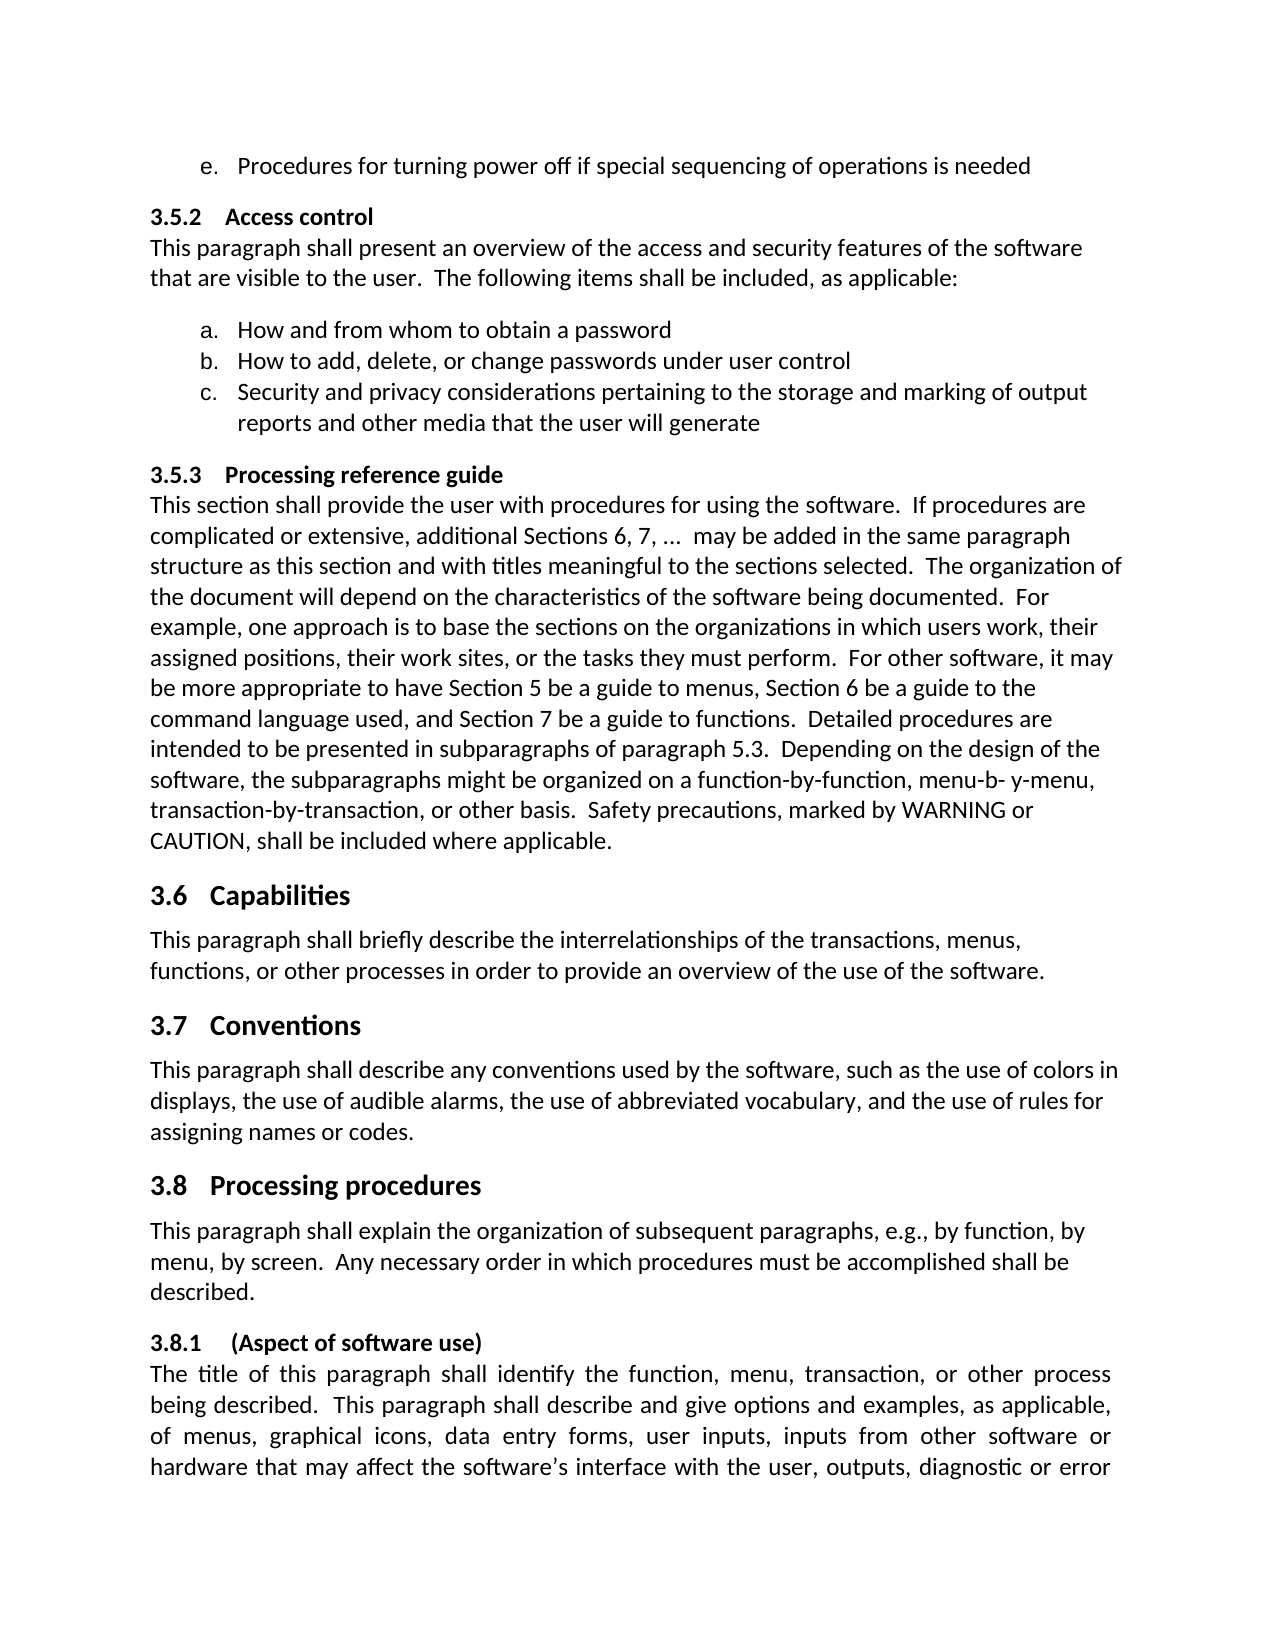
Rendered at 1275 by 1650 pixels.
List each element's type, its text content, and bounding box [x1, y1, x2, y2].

subtitle Access control [150, 201, 1125, 232]
list Security and privacy considerations pertaining to the storage and marking of output reports and other media that the user will generate [200, 376, 1113, 438]
list How and from whom to obtain a password [200, 314, 1125, 344]
text This section shall provide the user with procedures for using the software. If procedures are complicated or extensive, additional Sections 6, 7, ... may be added in the same paragraph structure as this section and with titles meaningful to the sections selected. The organization of the document will depend on the characteristics of the software being documented. For example, one approach is to base the sections on the organizations in which users work, their assigned positions, their work sites, or the tasks they must perform. For other software, it may be more appropriate to have Section 5 be a guide to menus, Section 6 be a guide to the command language used, and Section 7 be a guide to functions. Detailed procedures are intended to be presented in subparagraphs of paragraph 5.3. Depending on the design of the software, the subparagraphs might be organized on a function-by-function, menu-b- y-menu, transaction-by-transaction, or other basis. Safety precautions, marked by WARNING or CAUTION, shall be included where applicable. [150, 489, 1125, 856]
list How to add, delete, or change passwords under user control [200, 345, 1125, 375]
list Procedures for turning power off if special sequencing of operations is needed [200, 150, 1125, 181]
subtitle Processing reference guide [150, 459, 1125, 489]
text This paragraph shall explain the organization of subsequent paragraphs, e.g., by function, by menu, by screen. Any necessary order in which procedures must be accomplished shall be described. [150, 1215, 1125, 1307]
text This paragraph shall present an overview of the access and security features of the software that are visible to the user. The following items shall be included, as applicable: [150, 232, 1125, 293]
text This paragraph shall briefly describe the interrelationships of the transactions, menus, functions, or other processes in order to provide an overview of the use of the software. [150, 925, 1125, 986]
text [150, 1358, 1113, 1482]
subtitle Processing procedures [150, 1167, 1125, 1203]
text This paragraph shall describe any conventions used by the software, such as the use of colors in displays, the use of audible alarms, the use of abbreviated vocabulary, and the use of rules for assigning names or codes. [150, 1055, 1125, 1146]
subtitle Conventions [150, 1007, 1125, 1042]
subtitle (Aspect of software use) [150, 1328, 1125, 1358]
subtitle Capabilities [150, 877, 1125, 912]
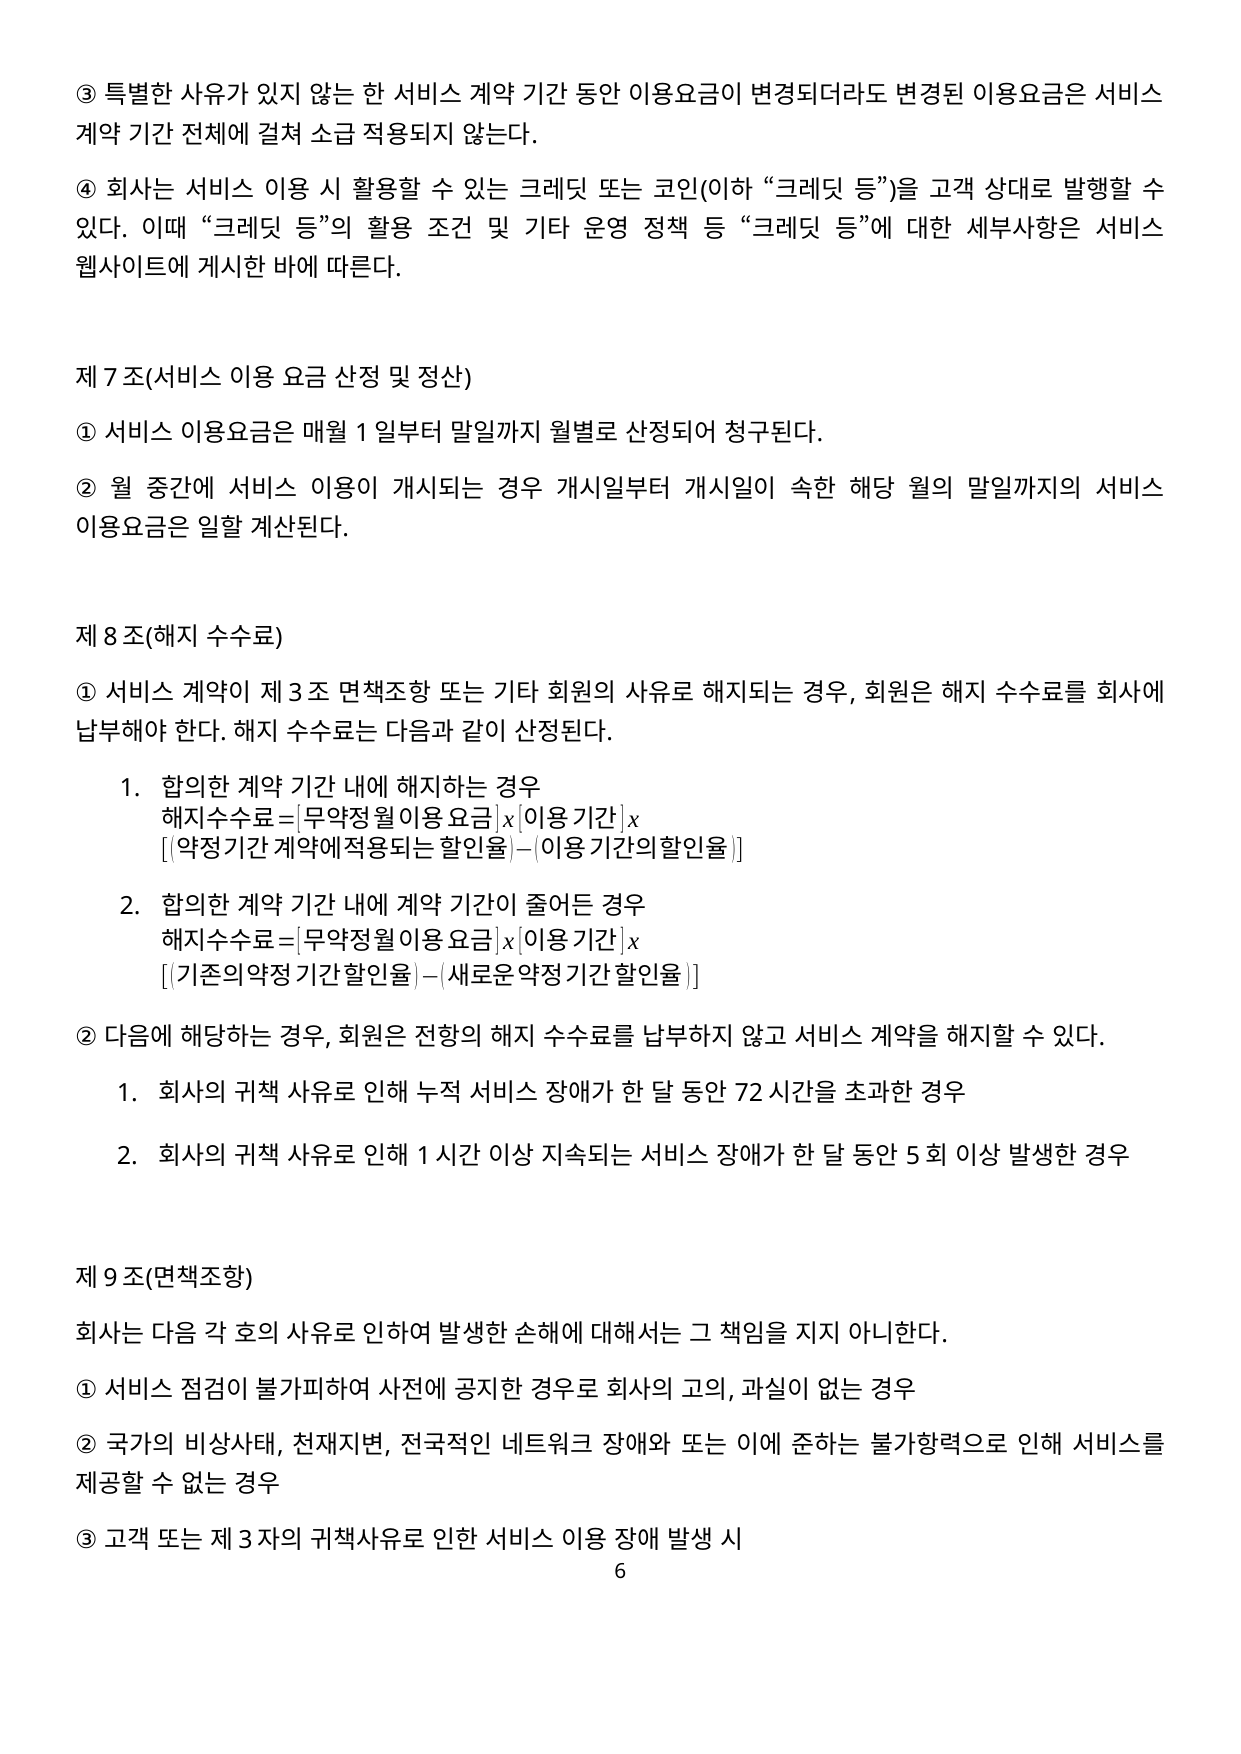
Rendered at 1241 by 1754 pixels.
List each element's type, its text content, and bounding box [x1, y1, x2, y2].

text 회사는 다음 각 호의 사유로 인하여 발생한 손해에 대해서는 그 책임을 지지 아니한다. [75, 1313, 1165, 1349]
text 제9조(면책조항) [75, 1258, 1165, 1294]
text ② 월 중간에 서비스 이용이 개시되는 경우 개시일부터 개시일이 속한 해당 월의 말일까지의 서비스 이용요금은 일할 계산된다. [75, 468, 1165, 544]
text ② 국가의 비상사태, 천재지변, 전국적인 네트워크 장애와 또는 이에 준하는 불가항력으로 인해 서비스를 제공할 수 없는 경우 [75, 1425, 1165, 1500]
list 합의한 계약 기간 내에 계약 기간이 줄어든 경우 [119, 886, 1165, 992]
text ① 서비스 계약이 제3조 면책조항 또는 기타 회원의 사유로 해지되는 경우, 회원은 해지 수수료를 회사에 납부해야 한다. 해지 수수료는 다음과 같이 산정된다. [75, 672, 1165, 748]
text ④ 회사는 서비스 이용 시 활용할 수 있는 크레딧 또는 코인(이하 “크레딧 등”)을 고객 상대로 발행할 수 있다. 이때 “크레딧 등”의 활용 조건 및 기타 운영 정책 등 “크레딧 등”에 대한 세부사항은 서비스 웹사이트에 게시한 바에 따른다. [75, 170, 1165, 284]
text ③ 특별한 사유가 있지 않는 한 서비스 계약 기간 동안 이용요금이 변경되더라도 변경된 이용요금은 서비스 계약 기간 전체에 걸쳐 소급 적용되지 않는다. [75, 75, 1165, 150]
text ② 다음에 해당하는 경우, 회원은 전항의 해지 수수료를 납부하지 않고 서비스 계약을 해지할 수 있다. [75, 1017, 1165, 1053]
text ① 서비스 이용요금은 매월 1일부터 말일까지 월별로 산정되어 청구된다. [75, 413, 1165, 449]
text ① 서비스 점검이 불가피하여 사전에 공지한 경우로 회사의 고의, 과실이 없는 경우 [75, 1369, 1165, 1405]
list 회사의 귀책 사유로 인해 누적 서비스 장애가 한 달 동안 72시간을 초과한 경우 [117, 1073, 1165, 1109]
list 회사의 귀책 사유로 인해 1시간 이상 지속되는 서비스 장애가 한 달 동안 5회 이상 발생한 경우 [117, 1135, 1165, 1171]
text 제8조(해지 수수료) [75, 617, 1165, 653]
text 제7조(서비스 이용 요금 산정 및 정산) [75, 357, 1165, 393]
list 합의한 계약 기간 내에 해지하는 경우 [119, 767, 1165, 865]
text ③ 고객 또는 제3자의 귀책사유로 인한 서비스 이용 장애 발생 시 [75, 1519, 1165, 1556]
++++++++
(Exercise brief)
The material above holds pictures; leave them out and set down exactly the lines from the line with "text [150, 1358, 1113, 1482]" to the line with "Rendered at 1241 by 1754 pixels.", both included.

(Reply to the task)
text [150, 1358, 1113, 1482]
subtitle Processing procedures [150, 1167, 1125, 1203]
text This paragraph shall describe any conventions used by the software, such as the use of colors in displays, the use of audible alarms, the use of abbreviated vocabulary, and the use of rules for assigning names or codes. [150, 1055, 1125, 1146]
subtitle Conventions [150, 1007, 1125, 1042]
subtitle (Aspect of software use) [150, 1328, 1125, 1358]
subtitle Capabilities [150, 877, 1125, 912]
Rendered at 1241 by 1754 pixels.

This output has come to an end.